In diesem Moment kommt ein Mann aus dem Restaurant. Er zögert einen Moment, bevor er den ersten Schritt durch die Wassermassen zu seinem Auto wagt. Ich fackel nicht lange und spreche ihn wild entschlossen mit Ruddi auf dem Arm an: „Perdón, señor. Fahren Sie en este dirección (in diese Richtung)?“ Ich zeige in Richtung Ortskern. „Würden Sie uns en el coche (im Auto) mitnehmen. Nosotros son peregrinos (wir sind Pilger). No podemos más (wir können nicht mehr).“ Ich erkläre ihm mit Händen und Füßen, wo unsere Pension ist und er lässt uns ohne viel Umschweife in sein Auto einsteigen. Ich glaube, dass dieser nette Señor uns eben beobachtet hat, als wir uns fast weinend vor Schmerzen durch das Lokal bewegt haben. Bevor Hermann checkt was hier los ist, bin ich diesmal die, die jemand anderen in ein fremdes Auto schubst. Ruddi sitzt hinten bei ihm auf dem Schoß. Auch dieser freundliche Spanier mag meinen Hund und ist erstaunt, dass der mit pilgert. Er ist nur für uns in die für ihn entgegengesetzte Richtung gefahren.
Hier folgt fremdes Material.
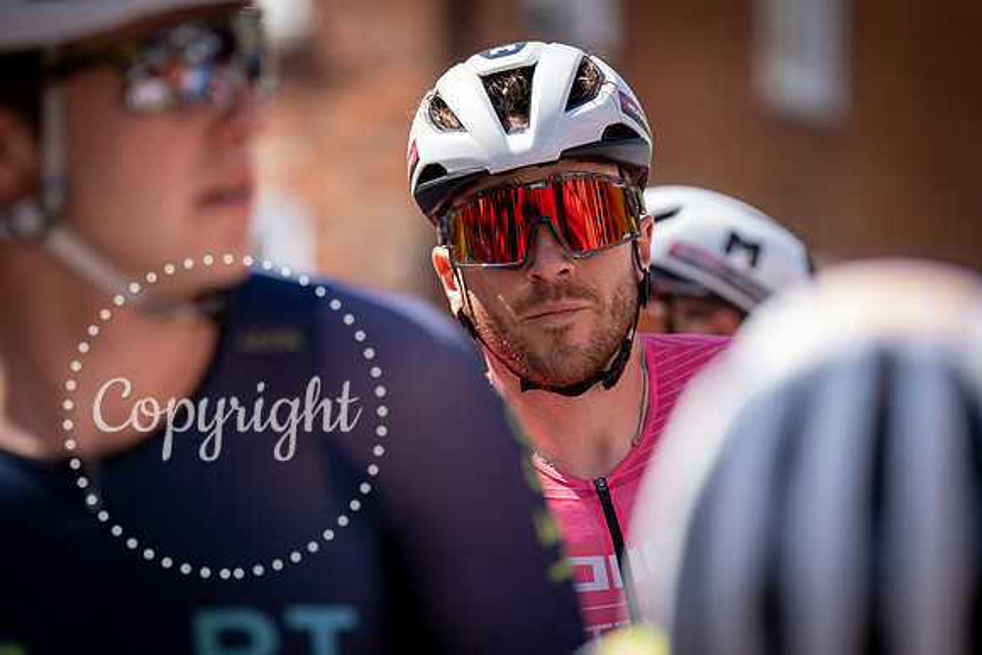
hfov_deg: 10.3
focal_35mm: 200
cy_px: 328
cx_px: 491
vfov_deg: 6.9
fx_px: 5457
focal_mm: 200
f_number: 4
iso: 250
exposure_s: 1/1000
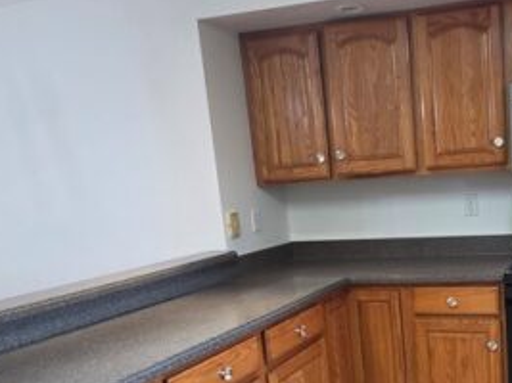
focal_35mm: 39
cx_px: 416
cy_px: 316
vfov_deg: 35.4
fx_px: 577
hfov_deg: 45.3
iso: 200
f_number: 2.2
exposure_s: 1/60
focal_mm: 2.2
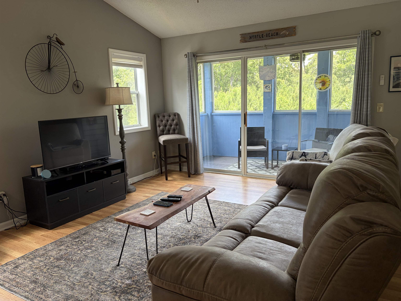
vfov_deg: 53.1
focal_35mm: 26
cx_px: 200
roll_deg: +2.7
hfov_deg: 67.3
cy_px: 150
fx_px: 301
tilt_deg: -9.5
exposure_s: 1/121
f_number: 1.6
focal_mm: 5.96
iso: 80
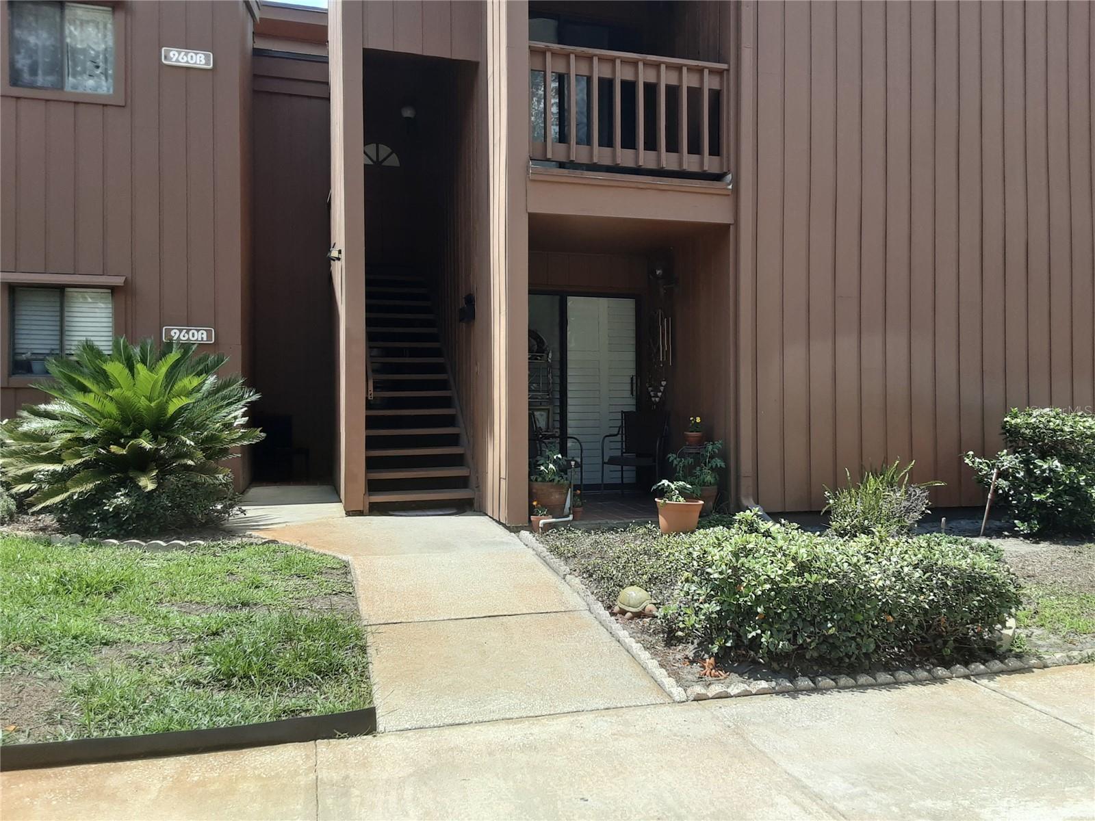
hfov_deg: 63.4
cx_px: 548
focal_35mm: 28
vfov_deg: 49.7
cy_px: 410
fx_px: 886
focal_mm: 2.9
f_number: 1.9
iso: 40
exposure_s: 1/943
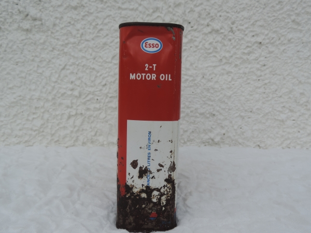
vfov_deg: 46.8
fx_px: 270
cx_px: 156
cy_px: 116
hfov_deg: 60.0
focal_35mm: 30
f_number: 3.1
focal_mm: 5.3
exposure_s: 1/400
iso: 80
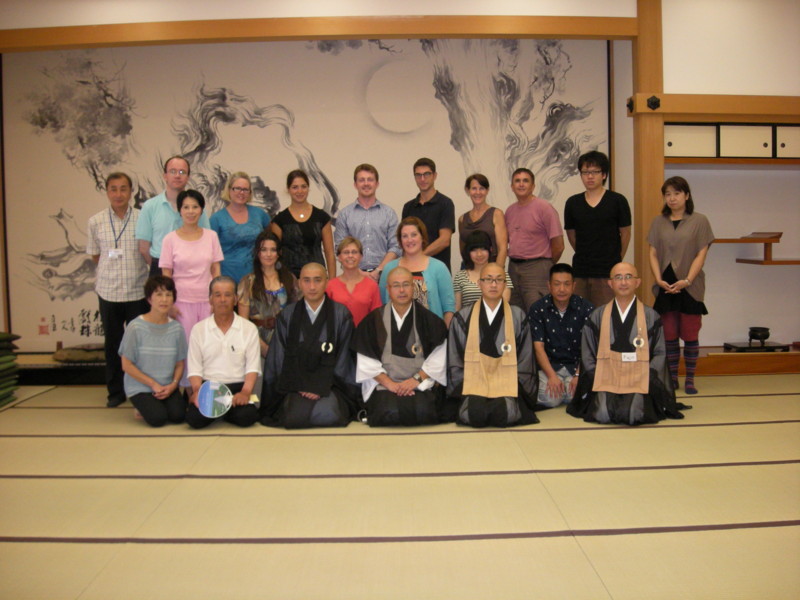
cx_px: 400
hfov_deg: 52.6
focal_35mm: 35
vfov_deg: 40.7
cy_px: 300
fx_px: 809
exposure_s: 1/56
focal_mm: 5.7
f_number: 2.8
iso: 222
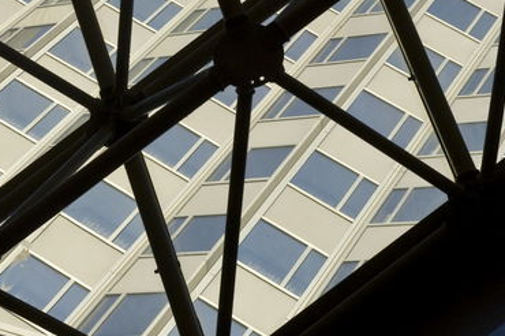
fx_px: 2116
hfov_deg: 13.4
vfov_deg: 9.0
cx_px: -38
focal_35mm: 151
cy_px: -9
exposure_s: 1/400
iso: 800
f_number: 10
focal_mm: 62
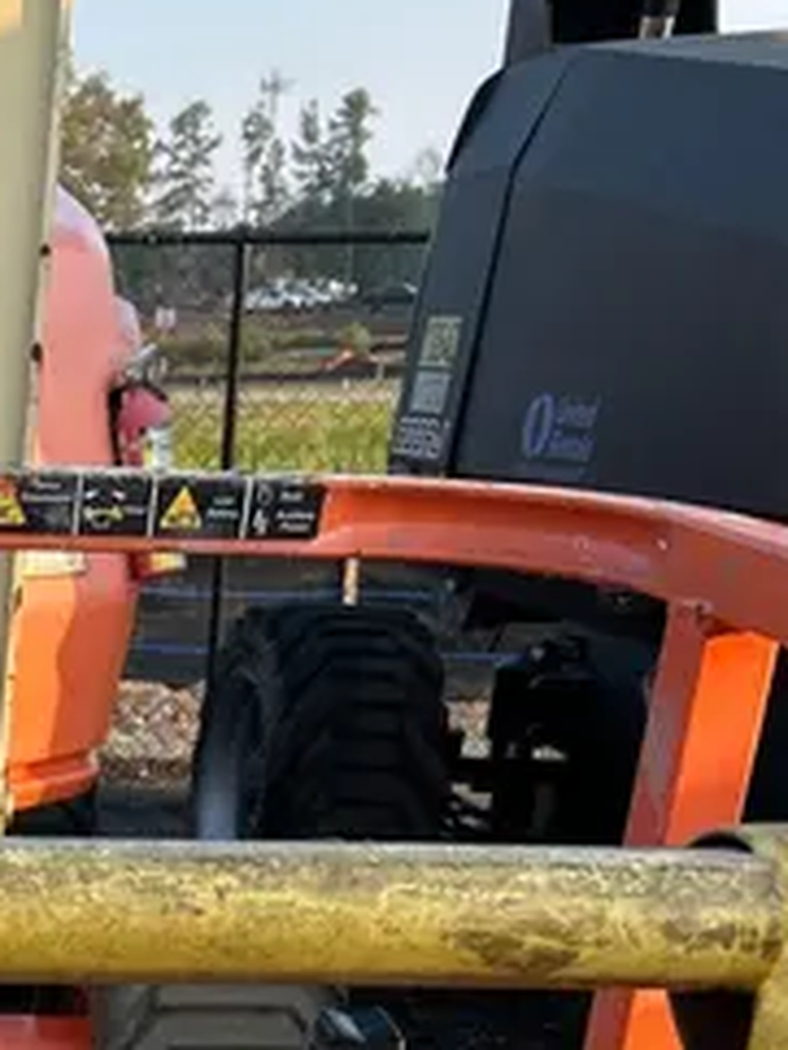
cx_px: -401
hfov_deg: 16.9
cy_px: 1396
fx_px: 2396
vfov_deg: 22.0
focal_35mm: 79
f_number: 1.5
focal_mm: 5.7
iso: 50
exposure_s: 1/723
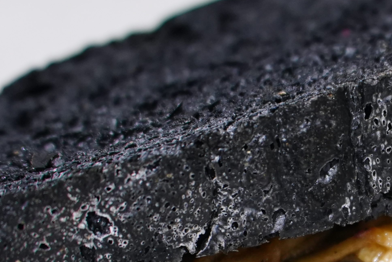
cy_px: 332
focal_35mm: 518
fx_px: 5640
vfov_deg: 2.7
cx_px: 382
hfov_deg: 4.0
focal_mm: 143
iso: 1250
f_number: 3.2
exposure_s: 1/200
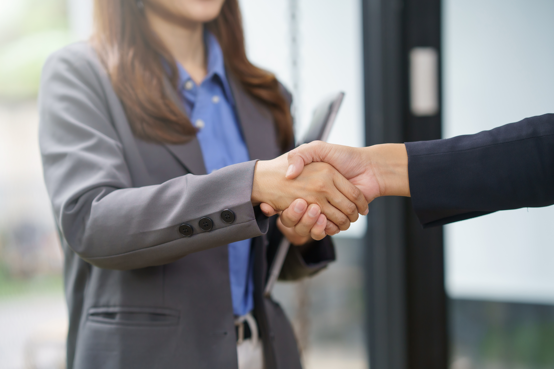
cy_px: 184
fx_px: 1308
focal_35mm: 85
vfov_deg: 16.1
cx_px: 277
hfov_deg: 23.9
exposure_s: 1/500
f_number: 2
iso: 500
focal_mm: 85
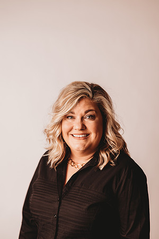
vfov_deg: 23.9
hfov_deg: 16.1
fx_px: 563
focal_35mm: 85
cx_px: 80
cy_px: 120
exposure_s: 1/160
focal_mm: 85
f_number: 2.5
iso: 100
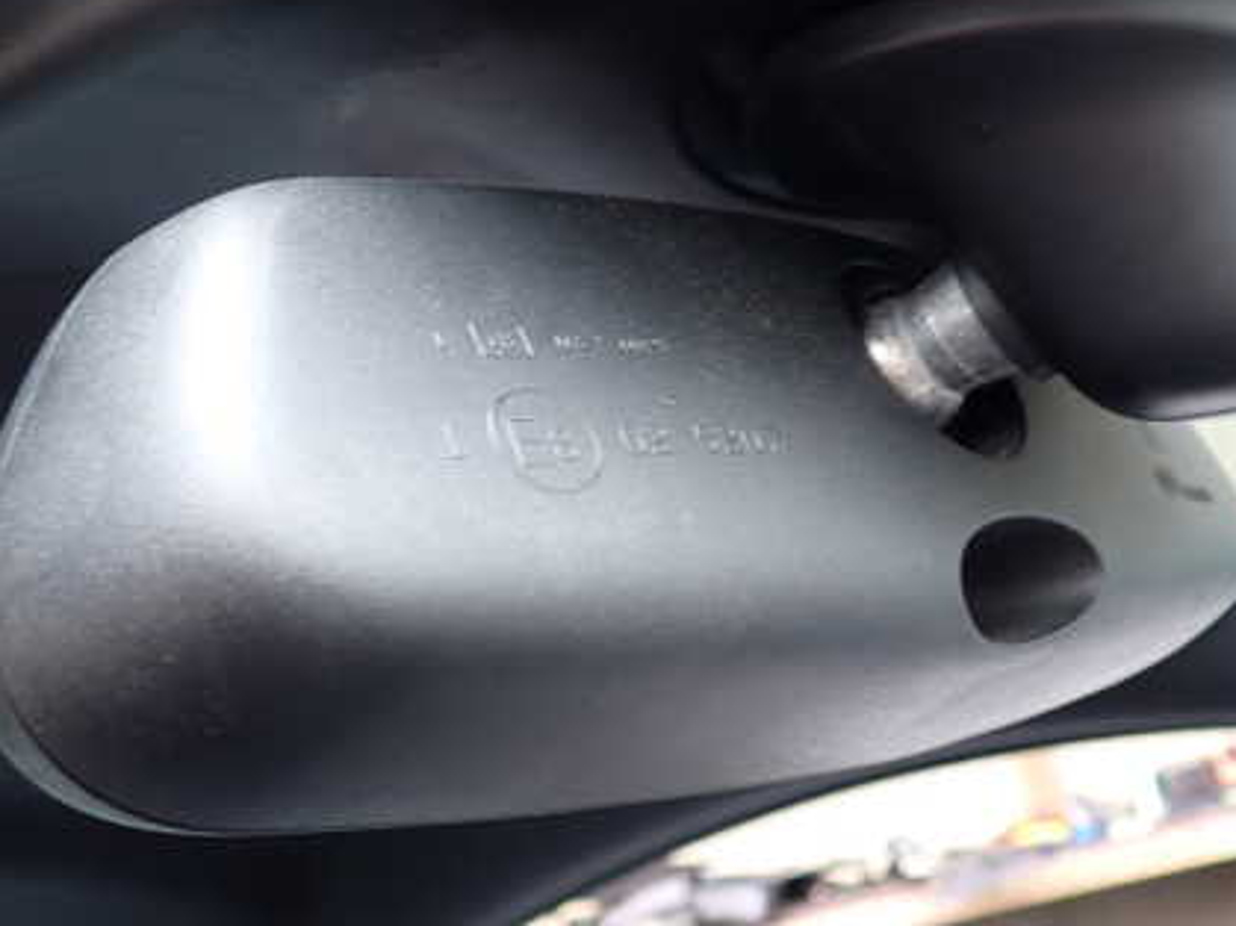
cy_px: 457
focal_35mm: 43
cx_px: 735
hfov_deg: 43.7
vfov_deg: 33.6
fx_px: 1535
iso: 200
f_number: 2.3
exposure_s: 1/40
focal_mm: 5.4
Wir verabschieden uns unendlich dankbar von unserem Wohltäter. Hermann will ihm für die Fahrt ein paar Euro geben. Der Fahrer wehrt entschieden ab und braust winkend los. Ich bin begeistert, wie unkompliziert und hilfsbereit die Spanier sind.
Kaum im Zimmer liegt jeder in seinem Bett und Ruddi auf seiner Decke, die auf der Heizung trocken geworden ist. Es dauert eine oder zwei Minuten, bis ich Hermann tief atmen höre. Er schläft bestimmt schon. Noch nie im Leben habe ich ein Bett so sehr zu schätzen gewusst. Der Körper ist nach fast zwölf Stunden Bergwandern endlich entlastet und in der Waagerechten. Ich weiß nur noch nicht so recht, wie ich mich hinlegen soll, ohne dass die Füße - ach, was sage ich - die Beine und überhaupt alle beweglichen Teile meines Körpers höllisch wehtun. Das Muskelschmerz-Gel kommt wieder zum Einsatz, und ich glaube fest daran: Es kann nur besser werden. Ich schlafe relativ schnell ein, werde aber bei jeder Bewegung wach, weil sie wehtut. Hermann geht es auch nicht viel besser, jedenfalls höre ich ihn ab und zu stöhnen - jedes Mal wenn er sich umdreht.
Ich weiß jetzt, dass eine 27-Kilometer-Etappe in den Bergen für jemanden wie mich die Hölle ist. Hoffentlich komme ich morgen ohne fremde Hilfe aus dem Bett.